In France this August, I had to consult a doctor - at least it said docteur on the door. But when I got inside it was like no doctor's I had ever visited before.
For a start, there wasn't a receptionist in sight. How could a medical man possibly function without a brace or two of vinegar-swallowers to shield his calls and filter out malingerers? And who was going to deal with all the paperwork that a holidaymaker like myself would inevitably bring trailing in his wake?
More astonishingly there was no appointment system. Patients just came in, sat in the waiting room and went through for treatment in the order they arrived. When the doctor was ready, he came to us - shaking the hand of the next in line before leading him or her off to his consulting room.
When my turn came - about half an hour after arrival - the same procedure ensued. A quick bonjour, a handshake and into the inner sanctum. The fact that he'd never clapped eyes on me before didn't matter. No forms, no fuss. I was treated just like anyone else.
His English was only marginally better than my French, so we communicated in a sort of jolly Franglais. My problem was an itchy and sore mouth. "Alors," he said soon as he got some light on the problem, "champignons!"
Most of my French vocabulary revolves around things you can eat or drink, so this was one word I knew. It seemed I had a nasty case of mushrooms in the mouth! We kicked the term around for a minute or two before coming up with the rather more prosaic diagnosis of "fungal infection". He took my name and address, printed a prescription, relieved me of EUR20 and off I went.
No wonder, I thought, we've spent so much of the last thousand years fighting the French. They're so different. From what I had just seen, they'd built an entire healthcare service around the needs of the patient rather than the needs of the system.
The last time I went to a doctor in England, it took me two days and some lengthy phone calls to get the appointment. And when I arrived, a week later, I still sat for longer in the waiting room than I had in France.
Once in the hot seat, the doctor told me he couldn't do anything as the computer system had crashed and he had no access to my records. He didn't know how long it would take to come back online either as it was a trust- wide system and beyond his control.
What has this to do with further education?
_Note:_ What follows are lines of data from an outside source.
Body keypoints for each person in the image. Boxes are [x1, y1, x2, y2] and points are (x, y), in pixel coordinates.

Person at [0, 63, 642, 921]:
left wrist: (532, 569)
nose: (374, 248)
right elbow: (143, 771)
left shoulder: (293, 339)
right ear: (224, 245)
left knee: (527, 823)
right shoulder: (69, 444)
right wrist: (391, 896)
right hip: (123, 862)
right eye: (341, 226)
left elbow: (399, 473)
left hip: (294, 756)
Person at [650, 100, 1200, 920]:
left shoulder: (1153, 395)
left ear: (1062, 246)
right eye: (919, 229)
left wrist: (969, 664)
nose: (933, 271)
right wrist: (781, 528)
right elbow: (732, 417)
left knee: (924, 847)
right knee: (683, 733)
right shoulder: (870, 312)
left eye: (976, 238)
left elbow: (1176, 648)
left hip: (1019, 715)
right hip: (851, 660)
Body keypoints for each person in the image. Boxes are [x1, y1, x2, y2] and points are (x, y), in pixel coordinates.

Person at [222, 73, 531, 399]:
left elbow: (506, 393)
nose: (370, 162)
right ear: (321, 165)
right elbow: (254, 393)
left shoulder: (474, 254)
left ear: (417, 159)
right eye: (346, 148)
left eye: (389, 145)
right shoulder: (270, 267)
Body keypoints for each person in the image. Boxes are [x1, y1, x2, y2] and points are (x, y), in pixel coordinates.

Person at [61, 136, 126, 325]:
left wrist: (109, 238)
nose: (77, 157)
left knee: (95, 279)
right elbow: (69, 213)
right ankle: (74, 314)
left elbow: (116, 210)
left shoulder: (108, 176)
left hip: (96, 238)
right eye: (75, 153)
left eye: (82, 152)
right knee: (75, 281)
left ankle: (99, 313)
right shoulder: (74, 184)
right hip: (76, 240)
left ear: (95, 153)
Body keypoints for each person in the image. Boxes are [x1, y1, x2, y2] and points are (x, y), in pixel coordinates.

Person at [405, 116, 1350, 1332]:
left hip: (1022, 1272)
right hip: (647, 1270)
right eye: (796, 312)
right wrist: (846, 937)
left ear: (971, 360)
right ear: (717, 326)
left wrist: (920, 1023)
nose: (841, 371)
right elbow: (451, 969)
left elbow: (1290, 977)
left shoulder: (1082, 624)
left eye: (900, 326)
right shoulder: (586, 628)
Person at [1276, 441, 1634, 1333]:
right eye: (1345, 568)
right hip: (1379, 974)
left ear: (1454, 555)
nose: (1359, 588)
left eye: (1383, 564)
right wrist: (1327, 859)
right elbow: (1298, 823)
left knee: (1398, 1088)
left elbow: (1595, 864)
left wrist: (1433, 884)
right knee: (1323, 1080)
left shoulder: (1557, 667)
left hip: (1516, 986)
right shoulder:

Everything. Because just like our poor beleaguered National Health Service, we've spent the last 15 or so years building systems around systems, rather than students.
Whenever you challenge the premise of some daft initiative or indicate the pointlessness of yet another round of paperwork, the response you inevitably get is, "It's got to be done!" Or, to put it another way, we're here because we're here because we're here.
But surely if you can do it with the health service in France, you can do it with the education system in Britain? So what I'd like to propose is that everyone in FE be given a new right: the right to challenge. This would apply to all, from the mandarins in the ministry down through college principals, managers, lecturers and support staff.
Thus, when someone requires you to do something you can't see the point of, you have an absolute right to object. And if they can't show that it will lead directly to a better deal for the students, then you don't have to do it.
We could call it "L'objection des champignons dans la bouche". Or, if that's too much of a mouthful, how about "the mushrooms in the gob get- out"?